When other automakers zig, Ferrari zags. Most believe that carbon fiber is the best material for making car components lighter, but the Italian supercar maker is standing behind its use of aluminum. Ferrari insists aluminum is superior for most cars, a stance that goes against the grain in the automotive industry.
Enzo preferred aluminum
Dating back to the 1940s, Enzo Ferrari used lightweight aluminum bodywork to wrap the steel-framed Ferrari sports car. Some experimentation with materials occurred in the 1980s, as stainless steel, Kevlar and carbon fiber began to be used alongside the traditional aluminum.
Carbon fiber was used most extensively in the 1995 F50 and 2002 Enzo super cars, primarily in the chassis. These road cars, which were in very limited production, used a pre-impregnated (prepreg) carbon fiber soaked in plastic resin. The process of assembling the carbon fiber into a chassis is both time- and labor-intensive, according to Ferrari engineer Patrizio Moruzzi. That’s fine if an automaker only wants to make one car per day, he said to Popular Mechanics.
Make more, lighter
Aluminum, on the other hand, is better suited for the level of production Ferrari requires, in excess of 30 cars each day. Aluminum is used in several forms by the automaker, said Moruzzi.

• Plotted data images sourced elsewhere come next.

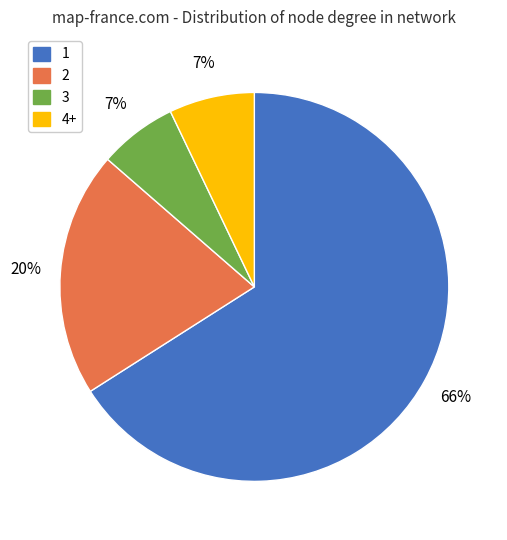

What is the smallest slice in the pie chart?

3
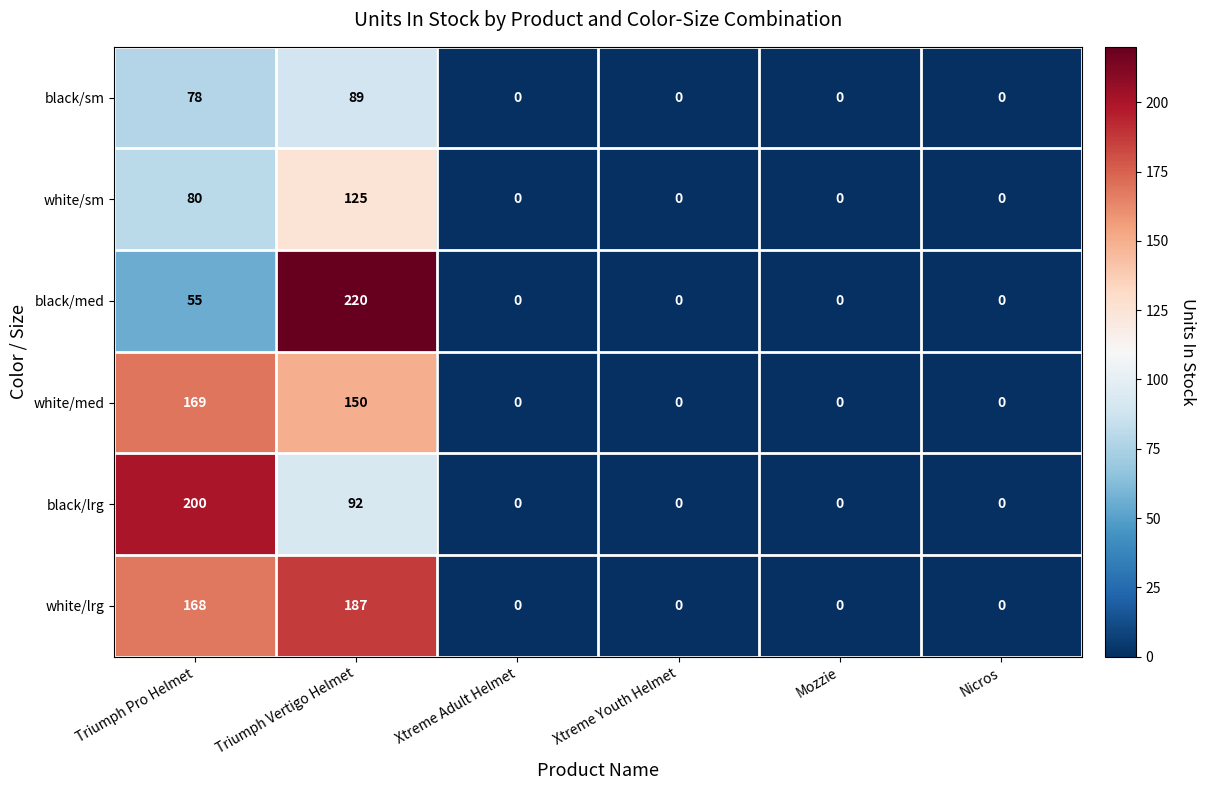

True or false: white/sm has a value of 125 at Triumph Vertigo Helmet.

True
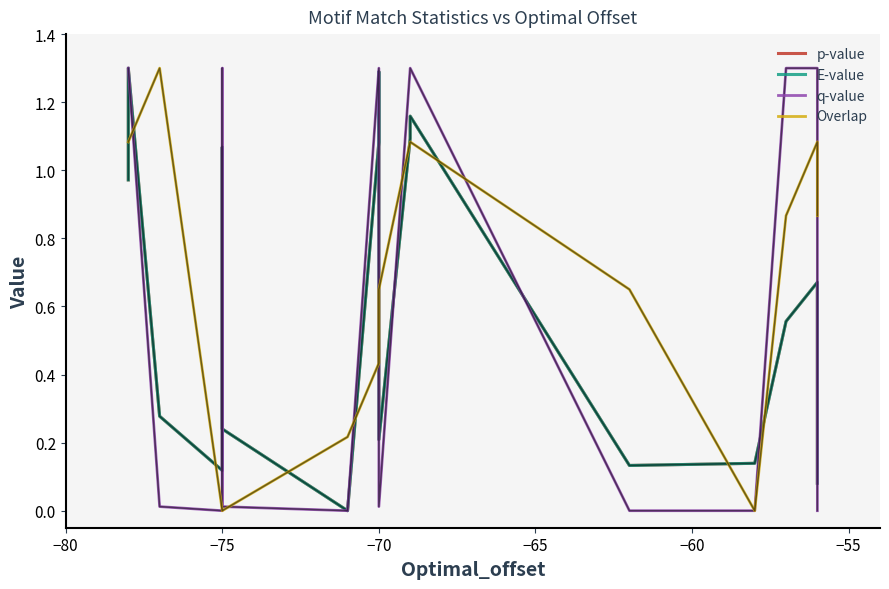

What is the average value of the Overlap series?

0.7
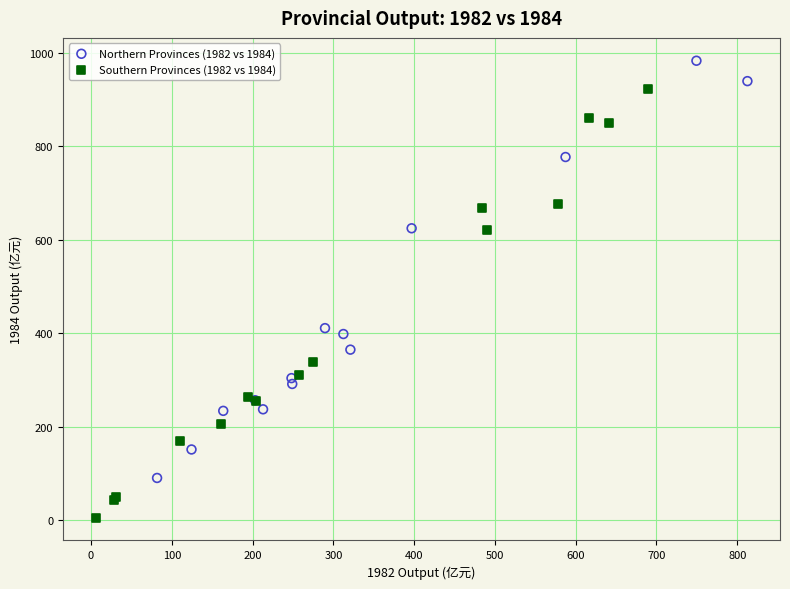

Which series reaches the maximum Y coordinate?

Northern Provinces (1982 vs 1984)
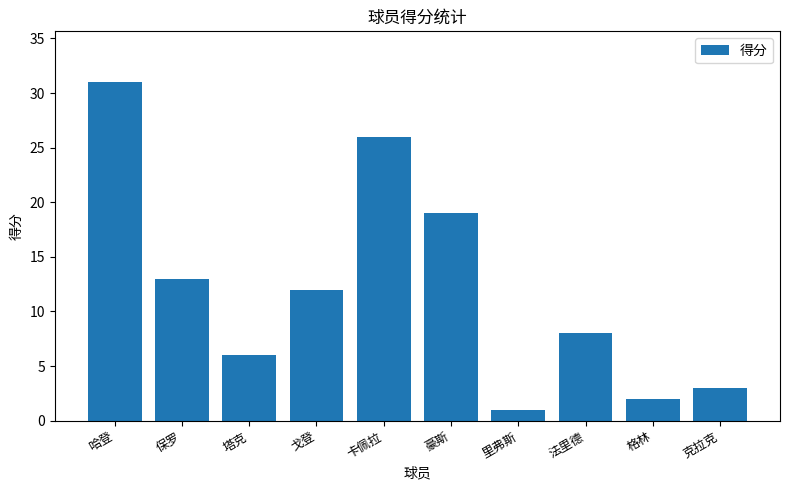

What is the label of the 8th bar from the left?

法里德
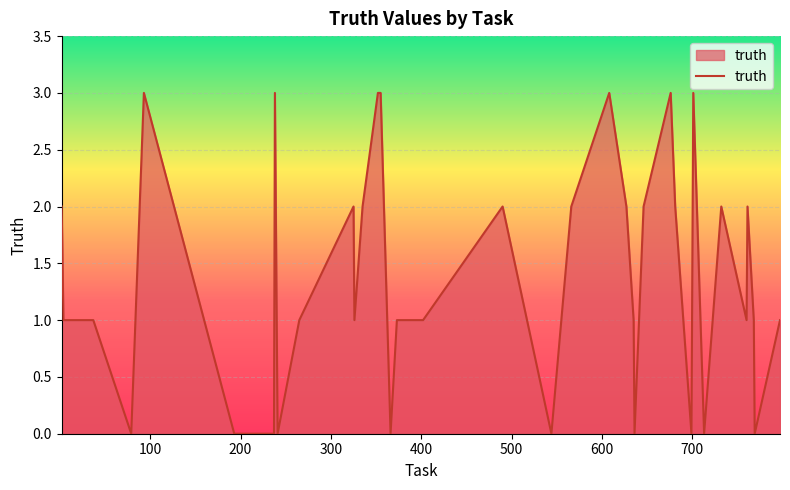

What is the difference between the maximum and minimum values?

3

“It’s a multi-material technology,” Moruzzi said.
As an example, the Ferrari 458 Italia uses aluminum for castings, extrusions and sheet metal, along with other alloys. Using computer-aided design, Ferrari has been able to decrease the thickness of the sheet metal significantly, without sacrificing structural integrity. By using aluminum reinforced by ceramic fibers, Moruzzi predicts that Ferrari eliminates 20 percent of total vehicle weight.
Bend, don’t shatter
Beyond the low weight of Ferrari’s high-tech aluminum blends, Ferrari believes there is an advantage to using aluminum, rather than carbon fiber, for body panels. In the event of an accident, aluminum bends, while carbon fiber composites shatter. While it is more difficult to repair aluminum than regular steel – and lighter, stronger grades of steel are being introduced regularly – Ferrari believes that if a customer can afford a Ferrari, that person can afford the additional cost of repairing aluminum body damage.